Following latest revelations that if the Ways and Means Advances from the Central Bank of Nigeria (CBN) to the Federal Government are securitised, Nigeria’s total public debt stock may hit N77 trillion, analysts have said that the country is heading towards debt trap which will eventually lead to further downgrade of sovereign ratings and negatively affect the country’s trading partners.

According to Patience Oniha, Director-General of the Debt Management Office (DMO), the country’s debt has already crossed the N44 trillion threshold in September 2022 and immediately after the National Assembly approves the securitisation of the CBN’s Ways and Means, the amount would be added to the national debt.

Nigeria’s debt stock is set to hit about N77 trillion with the addition of the N22.7 trillion loans from the CBN to the Federal Government as well as new borrowings billed for 2023.

The country’s debt profile hit N44.06 trillion in the third quarter of 2022 from N39.56 trillion at the end of 2021, data from DMO shows.

In the words of a public affairs analyst, Kalu Aja, “If you do business with the Nigerian government or lend to the Nigerian government or do business in Nigeria, or trade with the markets in Nigeria, your entity will be downgraded because of the Nigerian government’s debt trap.”

It should be recalled that Moody’s Investors Service downgraded Nigeria’s local currency and foreign currency long-term issuer ratings as well as its foreign currency senior unsecured debt ratings to B3 from B2, placing them on review for further downgrade.

Also, in November 2022, Fitch Ratings downgraded Nigeria’s Long-Term Foreign-Currency Issuer Default Rating (IDR) to ‘B-’from ‘B’. The Outlook is Stable.

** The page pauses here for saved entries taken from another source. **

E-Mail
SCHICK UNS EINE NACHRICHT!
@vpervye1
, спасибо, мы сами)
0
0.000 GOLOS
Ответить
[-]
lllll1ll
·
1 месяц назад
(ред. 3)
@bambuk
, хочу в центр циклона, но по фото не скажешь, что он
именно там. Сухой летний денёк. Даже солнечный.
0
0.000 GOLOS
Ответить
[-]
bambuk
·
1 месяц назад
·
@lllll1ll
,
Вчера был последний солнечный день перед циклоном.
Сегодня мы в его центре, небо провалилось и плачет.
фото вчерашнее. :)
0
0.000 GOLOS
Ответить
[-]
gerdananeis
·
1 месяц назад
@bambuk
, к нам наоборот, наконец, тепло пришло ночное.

Then they downgraded the eight largest Nigerian banks as well as Dangote Cement, Seplat and one of the largest independent owners, operators and developers of shared telecommunications infrastructure, IHS Towers.

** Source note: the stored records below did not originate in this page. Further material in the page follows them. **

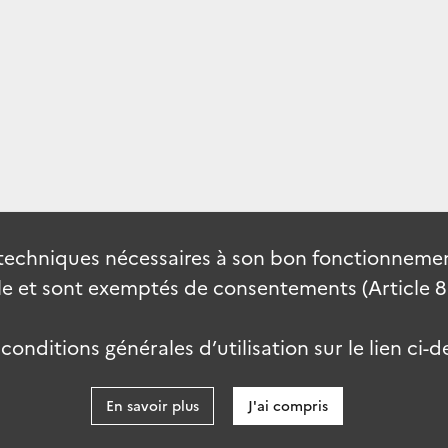
techniques nécessaires à son bon fonctionnement
 et sont exemptés de consentements (Article 82 
onditions générales d’utilisation sur le lien ci-d
En savoir plus
J'ai compris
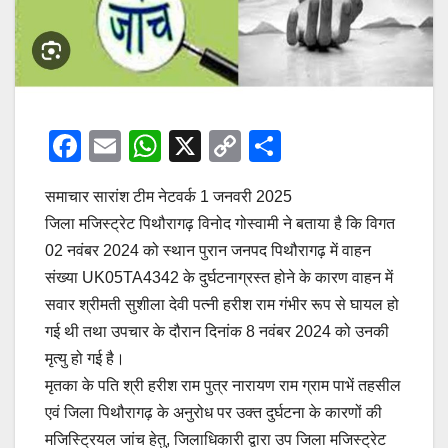
F
E
W
X
C
S
a
m
h
o
h
समाचार सारांश टीम नेटवर्क 1 जनवरी 2025
c
ail
at
p
ar
जिला मजिस्ट्रेट पिथौरागढ़ विनोद गोस्वामी ने बताया है कि विगत
e
s
y
e
02 नवंबर 2024 को स्थान पुरान जनपद पिथौरागढ़ में वाहन
b
A
Li
संख्या UK05TA4342 के दुर्घटनाग्रस्त होने के कारण वाहन में
o
p
n
सवार श्रीमती सुशीला देवी पत्नी हरीश राम गंभीर रूप से घायल हो
o
p
k
गई थी तथा उपचार के दौरान दिनांक 8 नवंबर 2024 को उनकी
मृत्यु हो गई है।
k
मृतका के पति श्री हरीश राम पुत्र नारायण राम ग्राम पाभें तहसील
एवं जिला पिथौरागढ़ के अनुरोध पर उक्त दुर्घटना के कारणों की
मजिस्ट्रियल जांच हेतु, जिलाधिकारी द्वारा उप जिला मजिस्ट्रेट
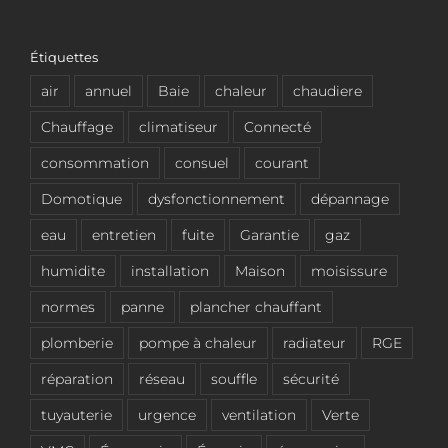
Étiquettes
air
annuel
Baie
chaleur
chaudiere
Chauffage
climatiseur
Connecté
consommation
consuel
courant
Domotique
dysfonctionnement
dépannage
eau
entretien
fuite
Garantie
gaz
humidite
installation
Maison
moisissure
normes
panne
plancher chauffant
plomberie
pompe à chaleur
radiateur
RGE
réparation
réseau
souffle
sécurité
tuyauterie
urgence
ventilation
Verte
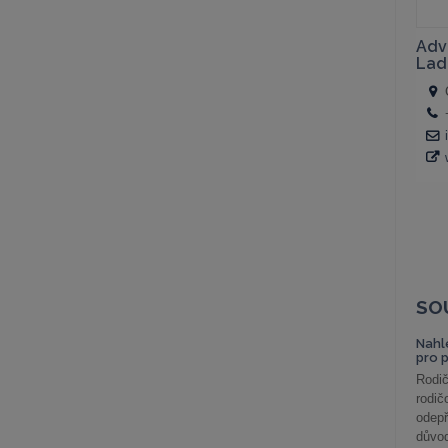
SO
Nahl
pro 
Rodič
rodič
odepř
důvod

“When you are downgraded, your cost of borrowing goes up, meaning Nigeria will pay more to borrow.

“The more Nigeria borrows, the more your taxes go up. Also the borrowing causes spending to rise, leading to inflation,” Aja tweeted.

 

Accumulating debt has always been frowned upon. Nonetheless, there may be situations when one has no option but to incur debt.

But, whatever the situation, experts believe it is best to avoid taking multiple lines of credit.

Not over-utilising credit limits is vital to ensure corporates and sovereigns don’t fall into a debt trap. Finance experts describe a debt trap as a situation where a borrower is forced to take on new loans simply to repay existing ones. In essence, a debt trap occurs when debt obligations surpass one’s loan repayment capacity.

However, if equated monthly installments (EMIs) are not paid on time, the interest on the outstanding amount would keep increasing and may include late payment penalties. This keeps inflating overall debt.